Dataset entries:

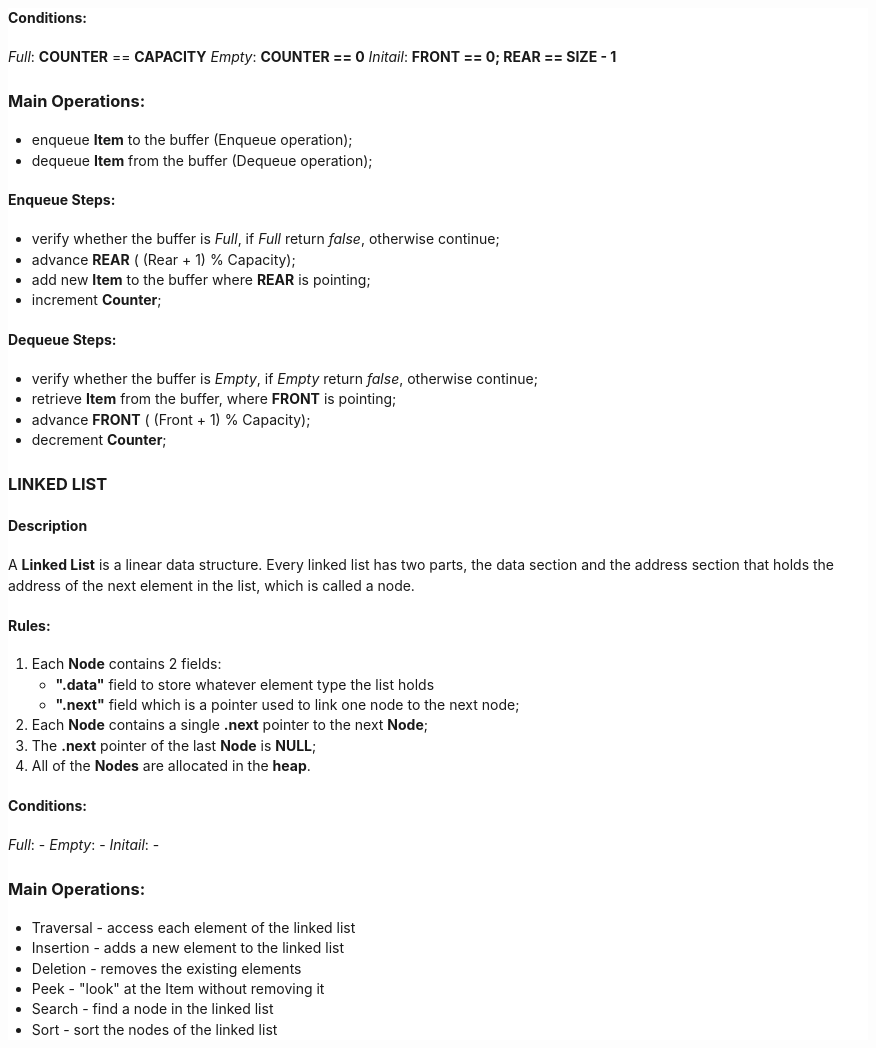 #### Conditions:

*Full*:     **COUNTER** == **CAPACITY**
*Empty*:    **COUNTER == 0**
*Initail*:  **FRONT == 0; REAR == SIZE - 1**

### Main Operations:

* enqueue **Item** to the buffer (Enqueue operation);
* dequeue **Item** from the buffer (Dequeue operation);

#### Enqueue Steps:

* verify whether the buffer is *Full*, if *Full* return *false*, otherwise continue;
* advance **REAR** ( (Rear + 1) % Capacity);
* add new **Item** to the buffer where **REAR** is pointing;
* increment **Counter**;

#### Dequeue Steps:

* verify whether the buffer is *Empty*, if *Empty* return *false*, otherwise continue;
* retrieve **Item** from the buffer, where **FRONT** is pointing;
* advance **FRONT** ( (Front + 1) % Capacity);
* decrement **Counter**;

### LINKED LIST

#### Description

A **Linked List** is a linear data structure. Every linked list has two parts, the data section and the address section that holds the address of the next element in the list, which is called a node.

#### Rules:

1. Each **Node** contains 2 fields:
    * **".data"** field to store whatever element type the list holds
    * **".next"** field which is a pointer used to link one node to the next node;
2. Each **Node** contains a single **.next** pointer to the next **Node**;
3. The **.next** pointer of the last **Node** is **NULL**;
4. All of the **Nodes** are allocated in the **heap**.

#### Conditions:

*Full*:      - 
*Empty*:     - 
*Initail*:   - 

### Main Operations:

* Traversal - access each element of the linked list
* Insertion - adds a new element to the linked list
* Deletion - removes the existing elements
* Peek - "look" at the Item without removing it
* Search - find a node in the linked list
* Sort - sort the nodes of the linked list
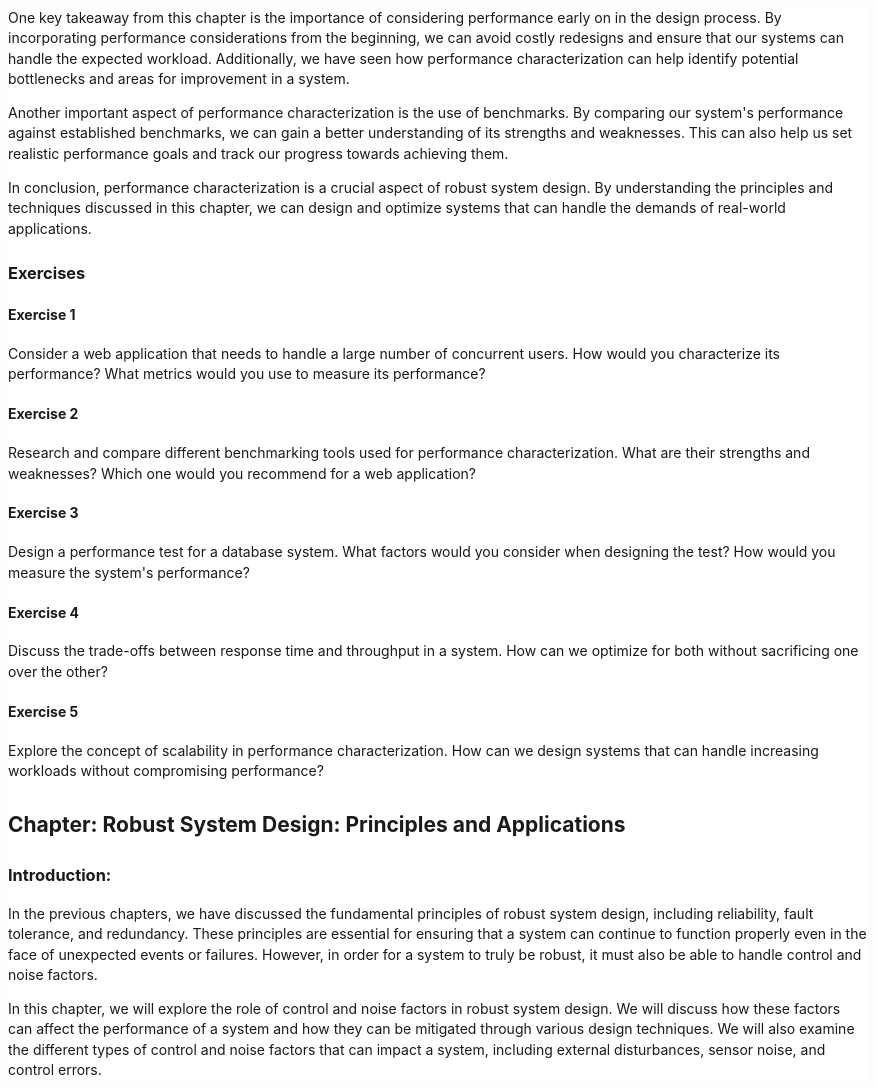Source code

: One key takeaway from this chapter is the importance of considering performance early on in the design process. By incorporating performance considerations from the beginning, we can avoid costly redesigns and ensure that our systems can handle the expected workload. Additionally, we have seen how performance characterization can help identify potential bottlenecks and areas for improvement in a system.

Another important aspect of performance characterization is the use of benchmarks. By comparing our system's performance against established benchmarks, we can gain a better understanding of its strengths and weaknesses. This can also help us set realistic performance goals and track our progress towards achieving them.

In conclusion, performance characterization is a crucial aspect of robust system design. By understanding the principles and techniques discussed in this chapter, we can design and optimize systems that can handle the demands of real-world applications.

### Exercises
#### Exercise 1
Consider a web application that needs to handle a large number of concurrent users. How would you characterize its performance? What metrics would you use to measure its performance?

#### Exercise 2
Research and compare different benchmarking tools used for performance characterization. What are their strengths and weaknesses? Which one would you recommend for a web application?

#### Exercise 3
Design a performance test for a database system. What factors would you consider when designing the test? How would you measure the system's performance?

#### Exercise 4
Discuss the trade-offs between response time and throughput in a system. How can we optimize for both without sacrificing one over the other?

#### Exercise 5
Explore the concept of scalability in performance characterization. How can we design systems that can handle increasing workloads without compromising performance?


## Chapter: Robust System Design: Principles and Applications

### Introduction:

In the previous chapters, we have discussed the fundamental principles of robust system design, including reliability, fault tolerance, and redundancy. These principles are essential for ensuring that a system can continue to function properly even in the face of unexpected events or failures. However, in order for a system to truly be robust, it must also be able to handle control and noise factors.

In this chapter, we will explore the role of control and noise factors in robust system design. We will discuss how these factors can affect the performance of a system and how they can be mitigated through various design techniques. We will also examine the different types of control and noise factors that can impact a system, including external disturbances, sensor noise, and control errors.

**Problem**
Your answer should be the lines above from the one containing "Research and compare" through the one containing "#### Exercise 3", copied exactly and with both ends kept.

**Output of the task**
Research and compare different benchmarking tools used for performance characterization. What are their strengths and weaknesses? Which one would you recommend for a web application?

#### Exercise 3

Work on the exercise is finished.